Silence is an invariable characteristic. and once students begin to practice, this silence envelopes the group. This silence follows the student therapist at first and becomes a ‘mark’ of what it is she is doing.

The silence is a mark of an act of quietude enveloping the therapist and it it is obvious that what it is reflecting is an inner state of tranquility. People comment that they feel a sense of peace; they feel an inner stillness, and a sense of a hushed timelessness. Time is not even relevant. Things happen faster than you think they do. . . or slower, it doesn’t really matter. And as one immerses oneself in the practice you become aware of a whole other dimension that you somehow are slipping into.

This characteristic is so reliable - it happens so frequently - that about five years ago I began to realize that some kind of intrinsic factor was somehow built in there and so embedded in the Therapeutic Touch that we don’t take notice of it. It’s not until it’s brought to our attention that we even realize we are engrossed in this kind of manner. But the idea of the silence intrigued me and I began to look at - actually to set aside time in my meditation - specifically look at what was happening. Over time I have begun to realize that indeed silence is an inexplicable descriptive of several processes that are on-going during the practice of Therapeutic Touch. It merits considerable study beyond what I have been doing.

And today I want to intrigue you ! It’s so subtle that it seems to escape the usual ways in which we come up with answers; there’s no high tech - no machine we can turn on - that says, "Aha! I’m now going to observe that particular thing! It’s actually to look for something in another dimension; it challenges your curiosity - a compelling appeal as a subject for in-depth source.

So far, the study of silence has not reached the depth that I would like it to be; however it is that absorbing and thought-provoking that I thought I would like to discuss it with you, with the hope of interesting you - of intriguing you - to initiate your own study on the "mystery of silence".

Part of the problem is hinted at by the Dalai Llama who wrote ". . . touch is sharing deep silence together, as words can hope to but never quite express". Even if we were to attempt a qualitative study at this time, the necessary depths of silence would not be available to research as we know it right now. Perhaps however one could study chapters that are one step, one degree removed from silence itself . A prime choice would be a distinguishing attitudinal stance of the therapists - almost frozen for a moment in space as they are attending to this deep listening.

Camera calibration data:

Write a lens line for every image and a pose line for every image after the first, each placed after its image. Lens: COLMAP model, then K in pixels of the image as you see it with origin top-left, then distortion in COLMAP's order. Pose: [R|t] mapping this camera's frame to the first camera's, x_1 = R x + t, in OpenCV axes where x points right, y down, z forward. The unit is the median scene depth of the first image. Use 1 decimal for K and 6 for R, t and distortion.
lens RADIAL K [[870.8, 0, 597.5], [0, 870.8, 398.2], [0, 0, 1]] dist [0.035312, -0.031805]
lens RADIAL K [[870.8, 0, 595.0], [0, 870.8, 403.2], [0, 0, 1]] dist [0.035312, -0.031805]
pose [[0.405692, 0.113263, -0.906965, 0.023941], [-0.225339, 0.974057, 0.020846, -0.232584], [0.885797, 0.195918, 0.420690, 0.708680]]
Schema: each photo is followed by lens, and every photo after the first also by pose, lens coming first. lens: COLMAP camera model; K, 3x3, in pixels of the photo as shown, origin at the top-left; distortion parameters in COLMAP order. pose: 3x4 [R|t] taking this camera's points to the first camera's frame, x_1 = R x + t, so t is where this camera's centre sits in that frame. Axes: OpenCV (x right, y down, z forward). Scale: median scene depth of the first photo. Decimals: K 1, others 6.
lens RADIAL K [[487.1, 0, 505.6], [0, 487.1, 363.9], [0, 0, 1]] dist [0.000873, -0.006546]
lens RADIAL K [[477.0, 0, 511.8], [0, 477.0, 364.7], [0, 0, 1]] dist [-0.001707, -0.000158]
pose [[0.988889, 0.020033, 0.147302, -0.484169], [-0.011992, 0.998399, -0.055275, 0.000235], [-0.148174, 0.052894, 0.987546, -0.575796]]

What is required: In the text on silence in Therapeutic Touch, what do people say they feel?

Problem solution: A sense of peace, an inner stillness, and a sense of a hushed timelessness.